I'm trying to do specifically cycling training, however, I'm finding a lot more difficulty with that than I did with running. I have a harder time making time for a good bike ride than a good run. It takes more time to bike 35 miles at my best than it takes to run 5, and it takes longer to bike 35 miles than to run 5, and the 5 mile run I find is vastly more efficient for training my heart and lungs.

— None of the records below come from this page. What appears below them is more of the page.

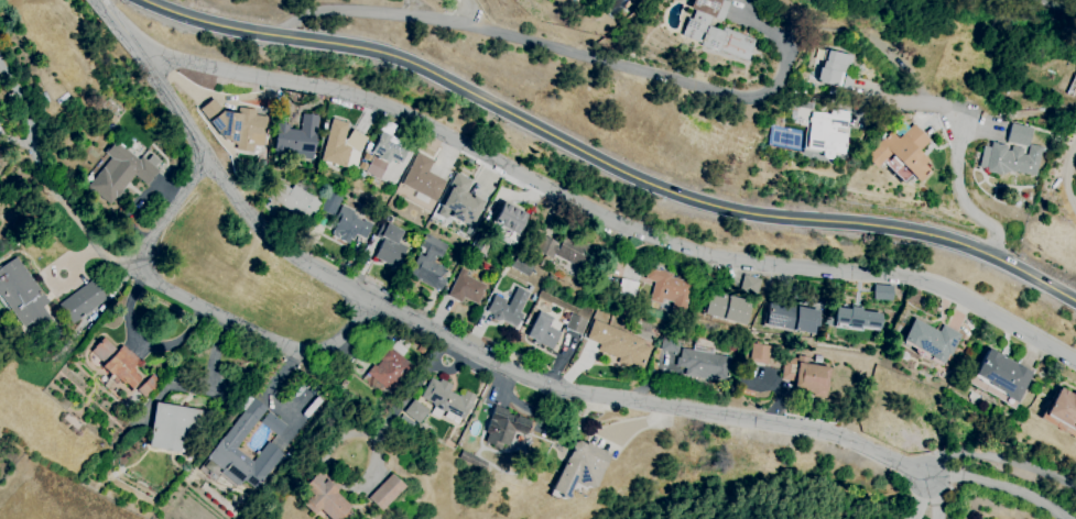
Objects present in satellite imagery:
road: (1067, 3)
road: (419, 10)
road: (464, 11)
building: (713, 30)
road: (618, 64)
building: (833, 70)
building: (237, 126)
building: (826, 132)
road: (25, 134)
building: (1017, 135)
building: (298, 139)
building: (343, 144)
building: (389, 149)
building: (901, 154)
building: (1008, 159)
road: (603, 163)
building: (120, 174)
road: (1067, 176)
building: (424, 179)
building: (462, 193)
road: (963, 194)
building: (333, 203)
building: (300, 206)
road: (176, 208)
building: (511, 219)
road: (607, 219)
building: (352, 226)
building: (390, 246)
building: (564, 250)
building: (434, 264)
building: (751, 285)
building: (668, 287)
building: (628, 288)
building: (467, 290)
building: (884, 293)
building: (22, 294)
building: (82, 302)
road: (203, 306)
building: (728, 309)
building: (509, 310)
building: (860, 319)
building: (794, 320)
building: (576, 325)
building: (544, 332)
road: (448, 341)
building: (934, 341)
building: (671, 343)
building: (620, 345)
building: (761, 354)
building: (388, 363)
building: (699, 365)
building: (125, 368)
building: (1005, 376)
building: (813, 381)
road: (409, 385)
building: (448, 399)
building: (1065, 409)
building: (416, 413)
building: (505, 423)
building: (172, 428)
building: (228, 445)
road: (1000, 459)
building: (583, 470)
road: (997, 489)
building: (387, 493)
road: (937, 497)
road: (920, 498)
building: (326, 500)

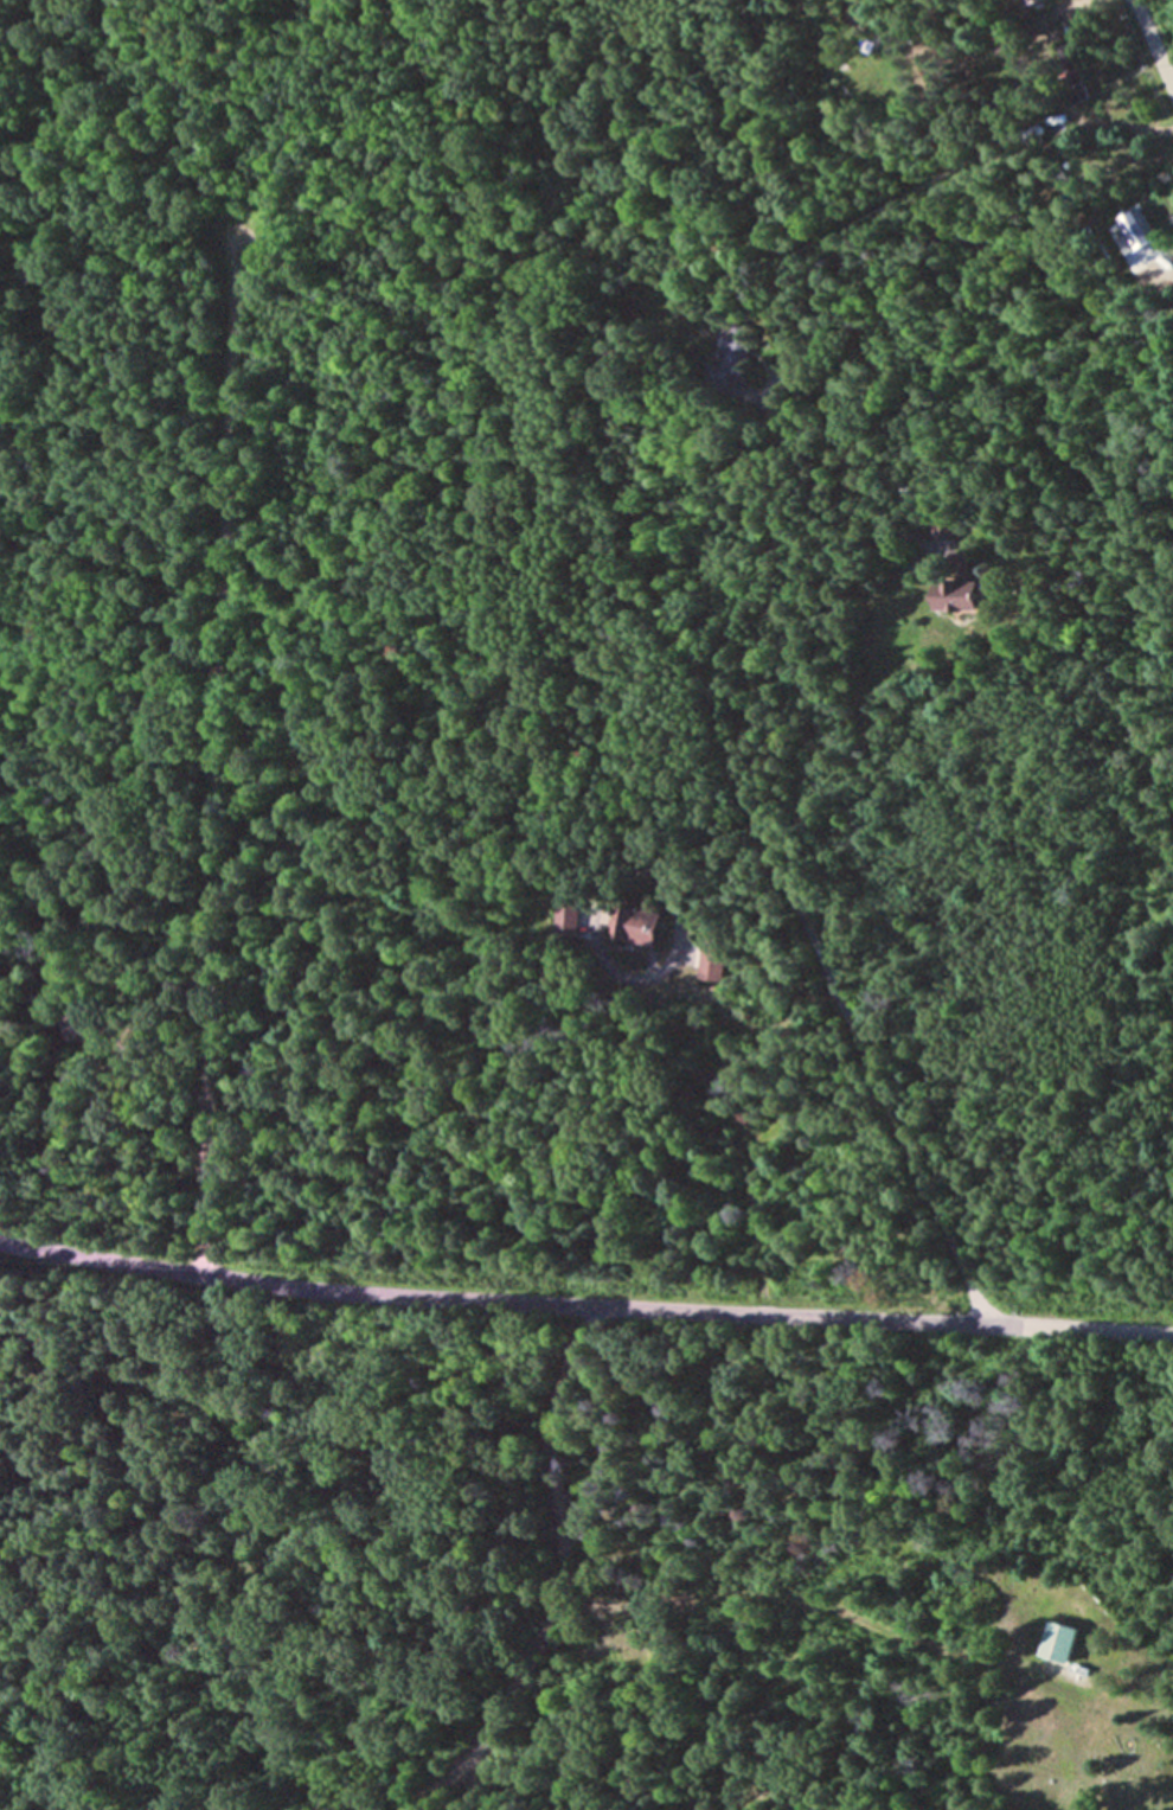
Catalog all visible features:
building: (1037, 2)
road: (1152, 48)
building: (725, 349)
building: (958, 595)
road: (682, 663)
road: (211, 762)
road: (700, 849)
building: (641, 927)
building: (712, 960)
building: (77, 1025)
road: (737, 1127)
road: (584, 1309)
road: (546, 1585)
road: (794, 1596)
building: (1063, 1642)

I bike at a cadence of around 85 most days. I'm thinking of increasing that. I'm not sure what it is: I can't seem to get a good enough workout on the bike even when I'm moving along decently fast for 35 miles.


----------



## bytewalls (Feb 14, 2010)

Structure will certainly help. You can have short days and long days, easy days and hard days in order to get faster and get a better workout. The human body adapts to a single excercise stimuli very well, by changing it up all the time the body is forced to react and get stronger/leaner


----------



## frankdatank1337 (Jul 25, 2010)

It sounds like you aren't increasing the intensity of your ride. Try averaging a higher speed or a higher cadence. Adding intervals would help make it a better workout as well.


----------



## foto (Feb 7, 2005)

Its tough if you are busy. These days, I run about 3 hrs a week, and ride my bike about 5 hrs a week. Running is a lot more bang for your buck, that's for sure. Cycling is way more fun.


----------



## rockdude (Apr 3, 2008)

first off, 35 miles is only a good warm up. Move up to 50 miles a session and do specific intervals. If you want to feel you gave it your all, 6x2 minutes as hard as you can with only 2 minutes. Heck, that's only 18m and if done right, you go home with your tail between your legs.


----------



## Mike T. (Feb 3, 2004)

Alkan said:


> the 5 mile run I find is vastly more efficient for training my heart and lungs.

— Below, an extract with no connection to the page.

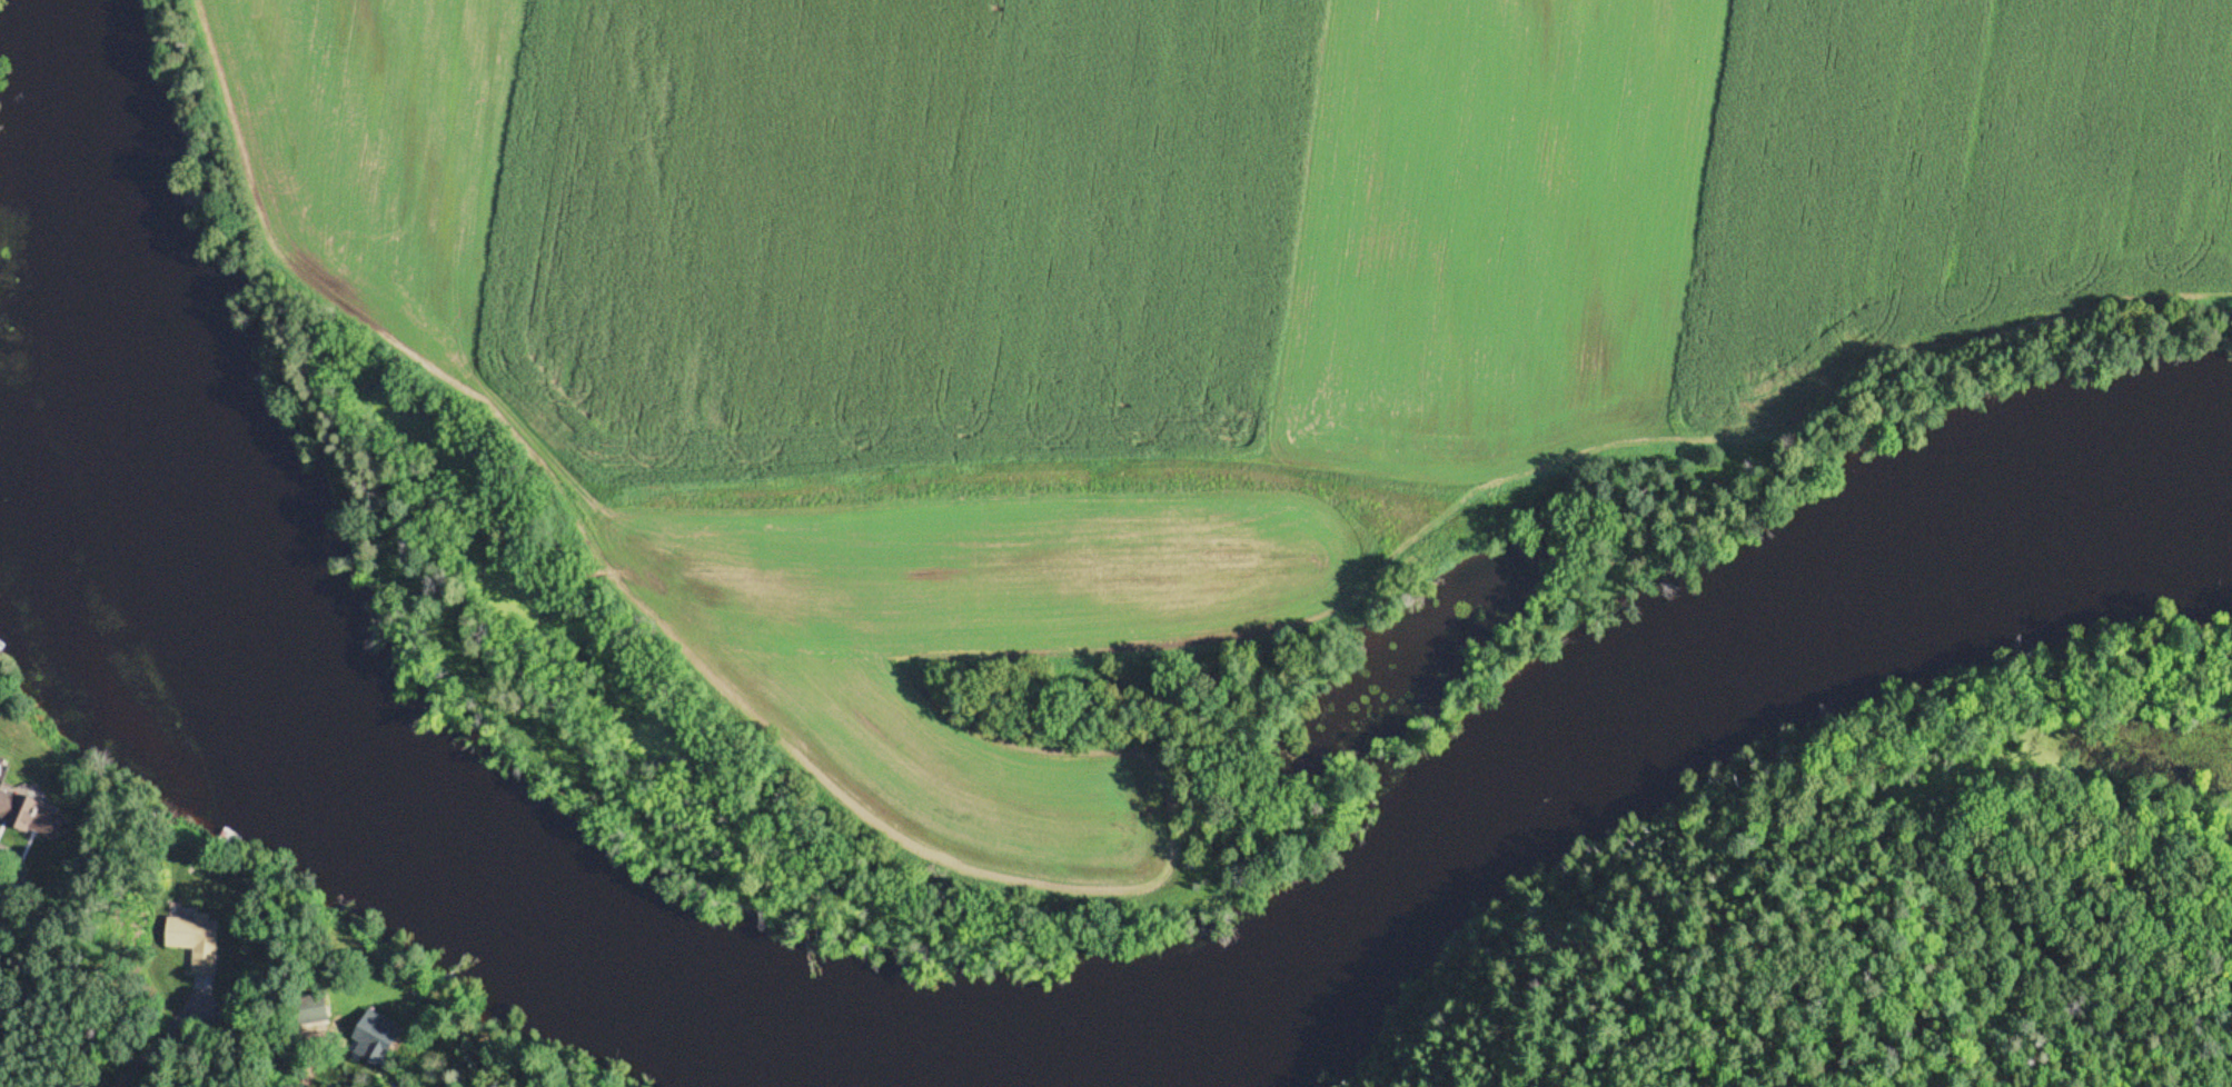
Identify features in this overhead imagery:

Do Tabata intervals on the bike and come back here and tell us if you still think that way.


----------



## Schneiderguy (Jan 9, 2005)

Cycling take a lot more time, is not nearly as convenient and cost a lot more money. If you just want a work out for health and fitness reasons and your body can take the running as stated above it is a lot more bang for the buck. I use to run 50 miles a week but switch to cycling in the mid 80s due to knee problems unrelated to running. You can get as hard a work out as your body and mind can stand on a bike. But you need to follow the advice above. Build a base of miles, then do intervals, mix up easy rides and hard rides, long rides and short recovery rides or intervals. Do different type of intervals. But mainly I recommend find a group to ride with. Learn bike handling skills and ride with riders better than you but not so much stronger that they drop you in the parking lot. My experience is that a bike allow me to hurt much longer and more painfully than running. The gearing is more like a combination of running plus weight lifting. Watch some local races and see the pain these guys are going through. Watch the pros on TV. Absolutely brutal sport! Love it! If all you do is ride 35 miles at a consistent speed that is all you've trained your body to do.


----------



## plx (Mar 28, 2011)

cadence is not the problem okay, lance was not good because of his cadence, it was because of the dope

just ride lots, try not to push too far too far, it's better to come home with a little bit in the tank most of the time


----------